Первая дверь. Первая стена от него. Здесь дрыхнет Жорик.
Вторая. По?лина. И дверь, и стена.
Не давая себе думать, не понимая, действительно ли правду пришел говорить, Иван занес кулак, чтобы постучать, будто бы его в спину толкали. Да так и застыл, глядя прямо перед собой – на белую деревянную поверхность с черной табличкой и золотистыми цифрами на ней. 924 номер.
Его остановил звук. Нет, не музыки. Не песни. Не клавиш. Ничего похожего на то, к чему привыкло ухо. Звук, равного которому по силе он никогда не слышал.
Рыдание. Чистое. Искреннее. Тяжелое. Надрывное. Оплакивающее. Будто бы по покойнику.
Там, в этой комнате плакала Поля. Громко и отчаянно. Он в жизни не знал, что можно вот так плакать.
Мать позволяла себе слезы, когда злилась или пыталась чего-то добиться, и эти слезы не трогали его уже много-много лет. Нервные всхлипы Татьяны Витальевны, свидетелем которых он стал однажды, были от страха и паники. Плач девок, которых он бросал, унимался за материальную компенсацию.

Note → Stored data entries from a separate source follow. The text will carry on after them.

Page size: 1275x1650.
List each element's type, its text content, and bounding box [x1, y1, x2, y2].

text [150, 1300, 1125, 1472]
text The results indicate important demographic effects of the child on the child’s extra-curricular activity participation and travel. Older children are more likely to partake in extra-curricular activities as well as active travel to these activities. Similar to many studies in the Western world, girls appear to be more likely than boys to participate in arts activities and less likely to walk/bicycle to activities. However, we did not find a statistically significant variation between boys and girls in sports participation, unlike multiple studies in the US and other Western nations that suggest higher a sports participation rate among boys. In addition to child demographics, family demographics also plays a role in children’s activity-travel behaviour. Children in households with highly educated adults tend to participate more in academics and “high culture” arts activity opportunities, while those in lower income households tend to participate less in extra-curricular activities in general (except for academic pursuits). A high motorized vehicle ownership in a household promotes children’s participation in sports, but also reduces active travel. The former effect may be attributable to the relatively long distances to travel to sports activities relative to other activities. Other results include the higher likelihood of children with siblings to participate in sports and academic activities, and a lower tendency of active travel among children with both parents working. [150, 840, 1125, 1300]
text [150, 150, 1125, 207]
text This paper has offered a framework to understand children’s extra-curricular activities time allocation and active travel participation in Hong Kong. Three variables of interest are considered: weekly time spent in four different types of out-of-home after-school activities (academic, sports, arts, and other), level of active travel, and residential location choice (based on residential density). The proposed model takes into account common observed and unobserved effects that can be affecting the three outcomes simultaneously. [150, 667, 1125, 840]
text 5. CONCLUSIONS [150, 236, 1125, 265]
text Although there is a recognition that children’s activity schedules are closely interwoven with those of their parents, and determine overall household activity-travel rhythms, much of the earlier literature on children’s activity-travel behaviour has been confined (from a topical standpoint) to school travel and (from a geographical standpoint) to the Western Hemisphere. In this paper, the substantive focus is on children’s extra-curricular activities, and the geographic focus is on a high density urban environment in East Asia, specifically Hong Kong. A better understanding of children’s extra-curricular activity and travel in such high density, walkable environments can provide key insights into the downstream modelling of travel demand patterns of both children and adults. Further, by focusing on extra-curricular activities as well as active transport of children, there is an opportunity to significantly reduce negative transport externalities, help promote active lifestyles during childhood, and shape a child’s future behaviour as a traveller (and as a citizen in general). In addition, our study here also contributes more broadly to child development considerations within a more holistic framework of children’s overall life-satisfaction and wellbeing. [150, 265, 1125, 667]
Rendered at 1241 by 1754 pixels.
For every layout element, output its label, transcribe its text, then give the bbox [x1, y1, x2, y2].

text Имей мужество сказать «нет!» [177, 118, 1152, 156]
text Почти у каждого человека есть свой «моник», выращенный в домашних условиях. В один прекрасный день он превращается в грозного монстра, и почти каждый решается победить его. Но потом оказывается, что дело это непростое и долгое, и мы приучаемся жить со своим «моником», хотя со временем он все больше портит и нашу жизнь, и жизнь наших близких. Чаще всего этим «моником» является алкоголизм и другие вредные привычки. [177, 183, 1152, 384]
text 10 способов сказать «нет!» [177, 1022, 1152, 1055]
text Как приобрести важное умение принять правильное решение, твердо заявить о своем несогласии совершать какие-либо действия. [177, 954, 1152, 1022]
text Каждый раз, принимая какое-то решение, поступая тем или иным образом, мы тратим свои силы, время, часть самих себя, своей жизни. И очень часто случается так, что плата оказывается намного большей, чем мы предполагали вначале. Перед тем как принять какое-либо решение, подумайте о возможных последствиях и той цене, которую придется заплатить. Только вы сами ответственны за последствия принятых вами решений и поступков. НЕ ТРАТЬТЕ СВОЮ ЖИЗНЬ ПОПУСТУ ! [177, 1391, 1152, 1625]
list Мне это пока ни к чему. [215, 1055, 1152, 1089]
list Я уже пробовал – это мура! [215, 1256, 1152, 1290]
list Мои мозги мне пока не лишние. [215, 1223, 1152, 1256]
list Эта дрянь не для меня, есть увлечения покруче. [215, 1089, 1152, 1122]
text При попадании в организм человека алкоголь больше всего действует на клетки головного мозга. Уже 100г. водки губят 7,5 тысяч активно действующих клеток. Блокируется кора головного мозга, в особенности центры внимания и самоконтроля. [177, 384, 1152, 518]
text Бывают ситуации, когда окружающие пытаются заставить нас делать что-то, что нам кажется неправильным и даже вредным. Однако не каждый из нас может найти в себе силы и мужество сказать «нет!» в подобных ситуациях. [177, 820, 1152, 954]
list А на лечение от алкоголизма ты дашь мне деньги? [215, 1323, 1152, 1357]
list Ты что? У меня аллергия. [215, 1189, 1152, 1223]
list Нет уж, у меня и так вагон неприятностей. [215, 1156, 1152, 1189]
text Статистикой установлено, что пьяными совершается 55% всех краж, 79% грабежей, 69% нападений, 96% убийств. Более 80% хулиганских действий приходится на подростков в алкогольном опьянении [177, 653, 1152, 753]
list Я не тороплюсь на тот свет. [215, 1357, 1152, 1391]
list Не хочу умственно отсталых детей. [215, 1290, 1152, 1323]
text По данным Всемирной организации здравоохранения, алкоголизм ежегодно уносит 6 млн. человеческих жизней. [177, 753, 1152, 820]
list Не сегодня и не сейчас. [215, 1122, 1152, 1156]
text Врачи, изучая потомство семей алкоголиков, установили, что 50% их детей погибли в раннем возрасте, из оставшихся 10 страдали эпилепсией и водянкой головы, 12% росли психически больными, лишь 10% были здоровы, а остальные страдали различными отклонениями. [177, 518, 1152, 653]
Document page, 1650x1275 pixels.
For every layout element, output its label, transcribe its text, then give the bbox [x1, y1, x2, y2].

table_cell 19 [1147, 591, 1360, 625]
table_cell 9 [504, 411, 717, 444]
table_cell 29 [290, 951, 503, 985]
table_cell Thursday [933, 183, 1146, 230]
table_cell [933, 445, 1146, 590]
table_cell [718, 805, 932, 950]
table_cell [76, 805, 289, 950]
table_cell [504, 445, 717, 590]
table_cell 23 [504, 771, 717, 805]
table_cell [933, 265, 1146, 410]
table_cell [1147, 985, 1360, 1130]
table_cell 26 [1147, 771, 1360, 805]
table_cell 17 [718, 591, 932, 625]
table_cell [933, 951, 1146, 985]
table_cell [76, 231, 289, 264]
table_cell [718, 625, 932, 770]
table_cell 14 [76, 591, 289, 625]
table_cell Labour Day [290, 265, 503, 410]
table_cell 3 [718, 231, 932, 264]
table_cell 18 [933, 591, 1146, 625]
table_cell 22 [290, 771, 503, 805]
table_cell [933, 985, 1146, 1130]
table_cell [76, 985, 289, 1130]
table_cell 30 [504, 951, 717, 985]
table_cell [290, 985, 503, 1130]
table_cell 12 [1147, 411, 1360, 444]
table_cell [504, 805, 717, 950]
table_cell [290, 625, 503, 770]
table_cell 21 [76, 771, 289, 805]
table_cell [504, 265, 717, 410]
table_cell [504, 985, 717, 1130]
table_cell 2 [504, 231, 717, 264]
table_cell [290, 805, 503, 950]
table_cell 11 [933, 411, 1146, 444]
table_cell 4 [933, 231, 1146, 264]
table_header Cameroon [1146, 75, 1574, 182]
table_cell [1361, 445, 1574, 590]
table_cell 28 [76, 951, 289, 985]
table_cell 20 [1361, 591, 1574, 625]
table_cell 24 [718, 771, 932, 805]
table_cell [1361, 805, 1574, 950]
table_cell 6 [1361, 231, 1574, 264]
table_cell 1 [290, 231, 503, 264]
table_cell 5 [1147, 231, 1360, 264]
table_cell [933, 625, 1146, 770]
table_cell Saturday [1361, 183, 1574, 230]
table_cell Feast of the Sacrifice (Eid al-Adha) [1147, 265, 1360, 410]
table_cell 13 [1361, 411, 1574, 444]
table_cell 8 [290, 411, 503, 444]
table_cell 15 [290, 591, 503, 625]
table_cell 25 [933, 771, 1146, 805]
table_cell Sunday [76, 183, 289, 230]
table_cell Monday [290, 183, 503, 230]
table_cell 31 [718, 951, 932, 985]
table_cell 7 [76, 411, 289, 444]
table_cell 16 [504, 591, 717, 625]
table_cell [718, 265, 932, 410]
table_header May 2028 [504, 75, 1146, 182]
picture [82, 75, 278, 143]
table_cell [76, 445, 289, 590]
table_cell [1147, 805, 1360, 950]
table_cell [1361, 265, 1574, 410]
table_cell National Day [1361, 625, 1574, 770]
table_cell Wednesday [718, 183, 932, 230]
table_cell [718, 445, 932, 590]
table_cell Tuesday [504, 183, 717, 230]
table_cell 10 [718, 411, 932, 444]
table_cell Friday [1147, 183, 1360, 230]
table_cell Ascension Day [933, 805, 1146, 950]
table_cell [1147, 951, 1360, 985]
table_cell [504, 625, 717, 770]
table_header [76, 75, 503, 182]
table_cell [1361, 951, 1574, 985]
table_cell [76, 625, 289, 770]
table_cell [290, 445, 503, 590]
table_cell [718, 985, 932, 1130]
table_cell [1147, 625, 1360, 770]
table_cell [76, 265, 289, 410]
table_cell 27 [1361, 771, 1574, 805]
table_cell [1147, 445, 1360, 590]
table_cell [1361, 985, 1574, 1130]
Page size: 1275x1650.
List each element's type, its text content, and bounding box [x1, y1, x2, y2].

Здесь он слышал страдание. Едва ли соизмеримое хоть с чем-нибудь на земле. Может быть, гораздо сильнее его собственного. Сильнее испытанного им в тот жуткий день на Приморском бульваре. Сильнее того, что было в квартире отца, когда он давал слово молчать и требовал от них дать те же клятвы ему. Сильнее его ужаса, когда она вышла замуж.